● **INSTRUCTIONS FOR THE TASK**
Would you please give the entries again word for word, with no images in your copy?

● **INPUT**

BEGIN

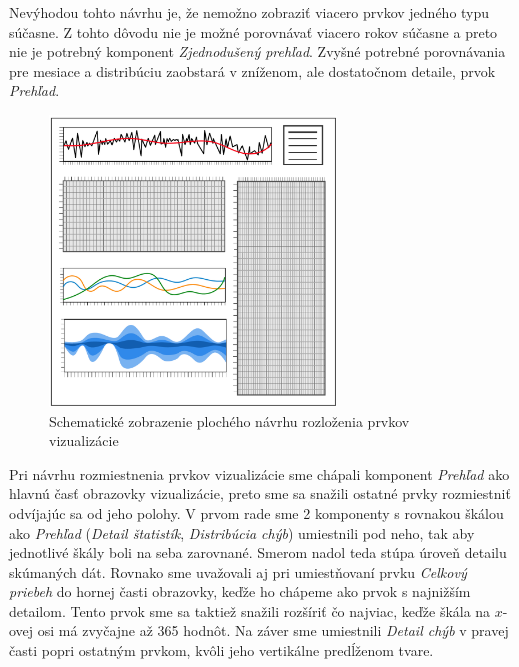Nevýhodou tohto návrhu je, že nemožno zobraziť viacero prvkov jedného typu súčasne. Z tohto dôvodu nie je možné porovnávať viacero rokov súčasne a preto nie je potrebný komponent \textit{Zjednodušený prehľad}. Zvyšné potrebné porovnávania pre mesiace a distribúciu zaobstará v zníženom, ale dostatočnom detaile, prvok \textit{Prehľad}. 


\begin{figure}
	\centering
	\includegraphics[width = 3.0in]{flatlayout}
	\caption{Schematické zobrazenie plochého návrhu rozloženia prvkov vizualizácie}
	\label{fig:flatlayout}
\end{figure}

Pri návrhu rozmiestnenia prvkov vizualizácie sme chápali komponent \textit{Prehľad} ako hlavnú časť obrazovky vizualizácie, preto sme sa snažili ostatné prvky rozmiestniť odvíjajúc sa od jeho polohy. V prvom rade sme 2 komponenty s rovnakou škálou ako \textit{Prehľad} (\textit{Detail štatistík}, \textit{Distribúcia chýb}) umiestnili pod neho, tak aby jednotlivé škály boli na seba zarovnané. Smerom nadol teda stúpa úroveň detailu skúmaných dát. Rovnako sme uvažovali aj pri umiestňovaní prvku \textit{Celkový priebeh} do hornej časti obrazovky, keďže ho chápeme ako prvok s najnižším detailom. Tento prvok sme sa taktiež snažili rozšíriť čo najviac, keďže škála na \mbox{$ x $-ovej} osi má zvyčajne až 365 hodnôt. Na záver sme umiestnili \textit{Detail chýb} v pravej časti popri ostatným prvkom, kvôli jeho vertikálne predĺženom tvare.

END

● **EXPECTED OUTPUT**
Nevýhodou tohto návrhu je, že nemožno zobraziť viacero prvkov jedného typu súčasne. Z tohto dôvodu nie je možné porovnávať viacero rokov súčasne a preto nie je potrebný komponent \textit{Zjednodušený prehľad}. Zvyšné potrebné porovnávania pre mesiace a distribúciu zaobstará v zníženom, ale dostatočnom detaile, prvok \textit{Prehľad}. 


\begin{figure}
	\centering
	\includegraphics[width = 3.0in]{flatlayout}
	\caption{Schematické zobrazenie plochého návrhu rozloženia prvkov vizualizácie}
	\label{fig:flatlayout}
\end{figure}

Pri návrhu rozmiestnenia prvkov vizualizácie sme chápali komponent \textit{Prehľad} ako hlavnú časť obrazovky vizualizácie, preto sme sa snažili ostatné prvky rozmiestniť odvíjajúc sa od jeho polohy. V prvom rade sme 2 komponenty s rovnakou škálou ako \textit{Prehľad} (\textit{Detail štatistík}, \textit{Distribúcia chýb}) umiestnili pod neho, tak aby jednotlivé škály boli na seba zarovnané. Smerom nadol teda stúpa úroveň detailu skúmaných dát. Rovnako sme uvažovali aj pri umiestňovaní prvku \textit{Celkový priebeh} do hornej časti obrazovky, keďže ho chápeme ako prvok s najnižším detailom. Tento prvok sme sa taktiež snažili rozšíriť čo najviac, keďže škála na \mbox{$ x $-ovej} osi má zvyčajne až 365 hodnôt. Na záver sme umiestnili \textit{Detail chýb} v pravej časti popri ostatným prvkom, kvôli jeho vertikálne predĺženom tvare.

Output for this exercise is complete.